Mayor Akbal Mund says while overnight camping for people without homes is a legally protected right when shelters are full, the bylaw will prevent permanent and semi-permanent shelters from being established in public spaces such as Polson Park.
“Homeless individuals can continue to use the park and other public spaces during the day just like any other member of the public as long as they are abiding by the law,” says Mund.
Chief administrative officer Will Pearce says the new bylaw will have a 10 to 12 day transition period.
“The City and North Okanagan Social Planning Council/Partners in Action will be working with the Camp Okanagan Outreach Liaison (COOL) Team to create awareness around the new bylaw and continue to provide support for homeless residents in Vernon,” says the release.
Posters are being distributed that show the difference between a permitted temporary shelter and a more permanent structure that is not permitted.
The Partners in Action Committee, with funding for materials provided by the Community Foundation North Okanagan, has built storage containers for peoples’ possessions at the Upper Room Mission.
“It was imperative to build storage so that people don’t have to carry their belongings during the day,” said Annette Sharkey, Executive Director for the Social Planning Council. “Lack of storage options would be difficult on our homeless population and potentially upsetting to the general public.”

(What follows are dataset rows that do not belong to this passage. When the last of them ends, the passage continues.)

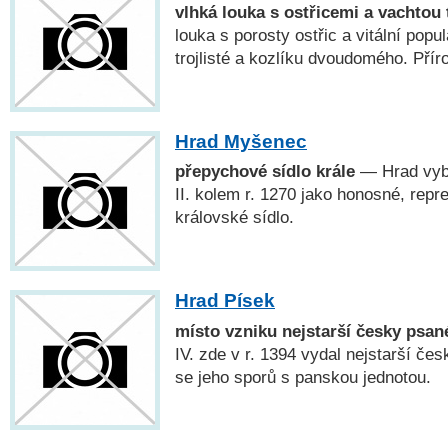
vlhká louka s ostřicemi a vachtou 
louka s porosty ostřic a vitální pop
trojlisté a kozlíku dvoudomého. Pří
Hrad Myšenec
přepychové sídlo krále
— Hrad vyb
II. kolem r. 1270 jako honosné, repr
královské sídlo.
Hrad Písek
místo vzniku nejstarší česky psané
IV. zde v r. 1394 vydal nejstarší česk
se jeho sporů s panskou jednotou.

“The reality is that people sleeping in the park are significantly more vulnerable to violence and crime than someone using the amenities during the daytime,” said Sharkey.
Council also approved a $100 fine for violators of the shelter take-down rule.
Councillor Juliette Cunningham had numerous concerns with the bylaw including that the times not flexible.
“It’s going to get darker sooner and sooner, so if they are in there after dark at 7 o’clock (setting up a tent), they will be in violation, and potentially be given a $100 ticket which they don’t have the money to pay for. If they did, they wouldn’t be in the park, sleeping,” says Cunningham.
Mund agrees with having a fine, saying there has to be consequences for violators.
“It doesn’t matter what the fine is — it could be $1 — you have to have a record, and after the tenth time of the person being in there, it at least gives us the right to ban that person from the park going forward,” Mund told the media.
Council has also approved an interim strategy for improvement to Polson Park including replacing the sand at the playground with a compressed recycled rubber surfacing, starting a two year pilot program allowing dogs on-leash, and enhancing bylaw officer presence.
“We’re trying to make the park what people expect the park to be,” says Mund.
Councillor Bob Spiers agrees with having a fine a collection point for repeat offenders.
“The $100 is an amount that’s crazy. We’re never going to collect it. Just to keep the paperwork flowing, make it $10 to $20 fine, knowing full well we’re not going to collect that either, and we’re not going to take them to court when they pile up 20 or 30 tickets,” Spiers tells Kiss FM.